Millennium Post

Part relief for telcos but more measures needed: Analysts

New Delhi: The government's decision to grant two-year moratorium on spectrum payments to telecom companies will provide near-term cash flow relief, especially to Vodafone Idea, but the move by itself may not be enough to address leverage concerns of the troubled telcos, leading analysts said.

"We await clarity on whether this is the extent of relief that the government is willing to offer or whether there could be more measures forthcoming," Citi said in its latest report.

It said that while the deferment of spectrum auction payments for two years, that is 2020-21 and 2021-22, will offer some much-needed cash flow relief, particularly to Vodafone Idea, that "by itself may not be sufficient to address leverage concerns of the companies".
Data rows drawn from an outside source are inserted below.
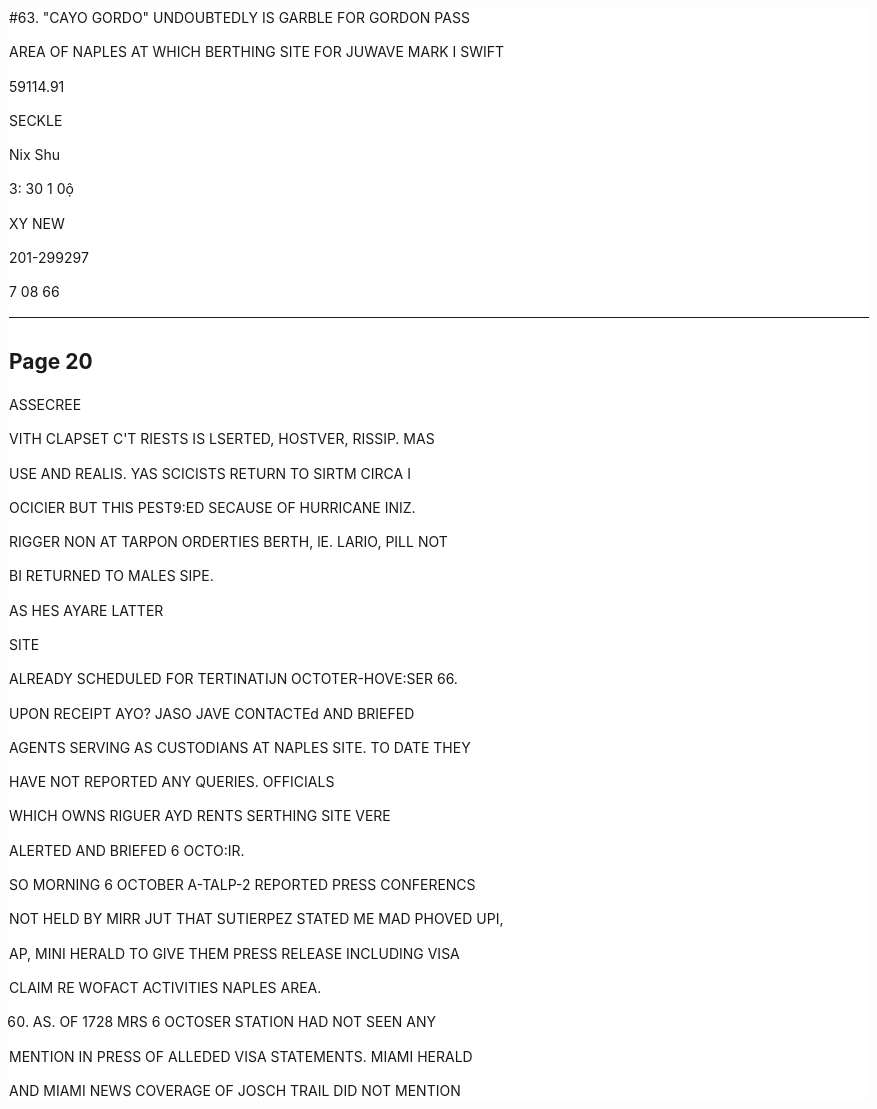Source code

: #63. "CAYO GORDO" UNDOUBTEDLY IS GARBLE FOR GORDON PASS

AREA OF NAPLES AT WHICH BERTHING SITE FOR JUWAVE MARK I SWIFT

59114.91

SECKLE

Nix Shu

3: 30 1 0ộ

XY NEW

201-299297

7 08 66

---

## Page 20

ASSECREE

VITH CLAPSET C'T RIESTS IS LSERTED, HOSTVER, RISSIP. MAS

USE AND REALIS. YAS SCICISTS RETURN TO SIRTM CIRCA I

OCICIER BUT THIS PEST9:ED SECAUSE OF HURRICANE INIZ.

RIGGER NON AT TARPON ORDERTIES BERTH, lE. LARIO, PILL NOT

BI RETURNED TO MALES SIPE.

AS HES AYARE LATTER

SITE

ALREADY SCHEDULED FOR TERTINATIJN OCTOTER-HOVE:SER 66.

UPON RECEIPT AYO? JASO JAVE CONTACTEd AND BRIEFED

AGENTS SERVING AS CUSTODIANS AT NAPLES SITE. TO DATE THEY

HAVE NOT REPORTED ANY QUERIES. OFFICIALS

WHICH OWNS RIGUER AYD RENTS SERTHING SITE VERE

ALERTED AND BRIEFED 6 OCTO:IR.

SO MORNING 6 OCTOBER A-TALP-2 REPORTED PRESS CONFERENCS

NOT HELD BY MIRR JUT THAT SUTIERPEZ STATED ME MAD PHOVED UPI,

AP, MINI HERALD TO GIVE THEM PRESS RELEASE INCLUDING VISA

CLAIM RE WOFACT ACTIVITIES NAPLES AREA.

60. AS. OF 1728 MRS 6 OCTOSER STATION HAD NOT SEEN ANY

MENTION IN PRESS OF ALLEDED VISA STATEMENTS. MIAMI HERALD

AND MIAMI NEWS COVERAGE OF JOSCH TRAIL DID NOT MENTION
Credit Suisse in its report on Thursday said that while deferment of spectrum auction payment is in line with its expectations, "no decision on license fees reduction is clearly negative".
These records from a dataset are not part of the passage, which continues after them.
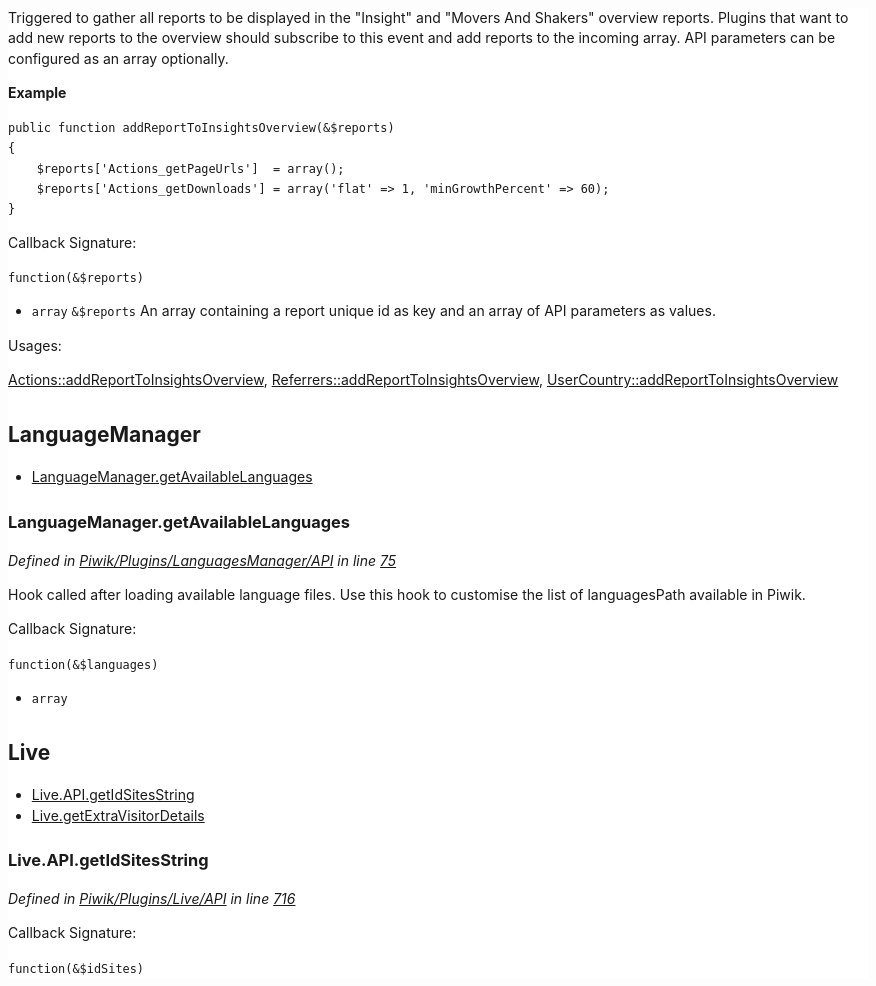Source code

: Triggered to gather all reports to be displayed in the "Insight" and "Movers And Shakers" overview reports. Plugins that want to add new reports to the overview should subscribe to this event and add reports to the
incoming array. API parameters can be configured as an array optionally.

**Example**

    public function addReportToInsightsOverview(&$reports)
    {
        $reports['Actions_getPageUrls']  = array();
        $reports['Actions_getDownloads'] = array('flat' => 1, 'minGrowthPercent' => 60);
    }

Callback Signature:
<pre><code>function(&amp;$reports)</code></pre>

- `array` `&$reports` An array containing a report unique id as key and an array of API parameters as values.

Usages:

[Actions::addReportToInsightsOverview](https://github.com/piwik/piwik/blob/2.4.0-b6/plugins/Actions/Actions.php#L47), [Referrers::addReportToInsightsOverview](https://github.com/piwik/piwik/blob/2.4.0-b6/plugins/Referrers/Referrers.php#L45), [UserCountry::addReportToInsightsOverview](https://github.com/piwik/piwik/blob/2.4.0-b6/plugins/UserCountry/UserCountry.php#L54)

## LanguageManager

- [LanguageManager.getAvailableLanguages](#languagemanagergetavailablelanguages)

### LanguageManager.getAvailableLanguages
_Defined in [Piwik/Plugins/LanguagesManager/API](https://github.com/piwik/piwik/blob/2.4.0-b6/plugins/LanguagesManager/API.php) in line [75](https://github.com/piwik/piwik/blob/2.4.0-b6/plugins/LanguagesManager/API.php#L75)_

Hook called after loading available language files. Use this hook to customise the list of languagesPath available in Piwik.

Callback Signature:
<pre><code>function(&amp;$languages)</code></pre>

- `array`

## Live

- [Live.API.getIdSitesString](#liveapigetidsitesstring)
- [Live.getExtraVisitorDetails](#livegetextravisitordetails)

### Live.API.getIdSitesString
_Defined in [Piwik/Plugins/Live/API](https://github.com/piwik/piwik/blob/2.4.0-b6/plugins/Live/API.php) in line [716](https://github.com/piwik/piwik/blob/2.4.0-b6/plugins/Live/API.php#L716)_



Callback Signature:
<pre><code>function(&amp;$idSites)</code></pre>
"On AGR, we believe the telcos are likely to approach Supreme Court for relief," it said. Goldman Sachs Equity Research estimated that with the two-year moratorium on such payments (in FY21 and FY22), Bharti Airtel and Vodafone Idea can potentially save $2 billion (about Rs 14,200 crore) and $3.3 billion (about Rs 23,400 crore), respectively, over this period, amounting to 41 per cent and 52 per cent of their respective AGR-related liability.

"While this moratorium helps near-term liquidity for telcos, especially VIL (Vodafone Idea Ltd), we do not see this improving balance sheet leverage of the company, which stood at 20x (net-debt-to-EBITDA) as of Sept 2019. For Bharti, this moratorium will help better meet any potential AGR related liability, in our view," the report said.

While the move will give Rs 42,000 crore relief to Bharti Airtel, Vodafone Idea and Reliance Jio, the government is unlikely to intervene in the Supreme Court mandated statutory payments, top sources have said.

Bharti Airtel, Vodafone Idea and other telecom operators have to pay Rs 1.4 lakh crore in outstanding statutory dues following a Supreme Court order on October 24 that sent shock waves through an industry already grappling with billions of dollars in debt and an intense tariff war to retain customers.

The top court last month upheld the government's position on including revenue from non-telecommunication businesses in calculating the annual adjusted gross revenue (AGR) of telecom companies, a share of which is paid as licence and spectrum fees to the exchequer.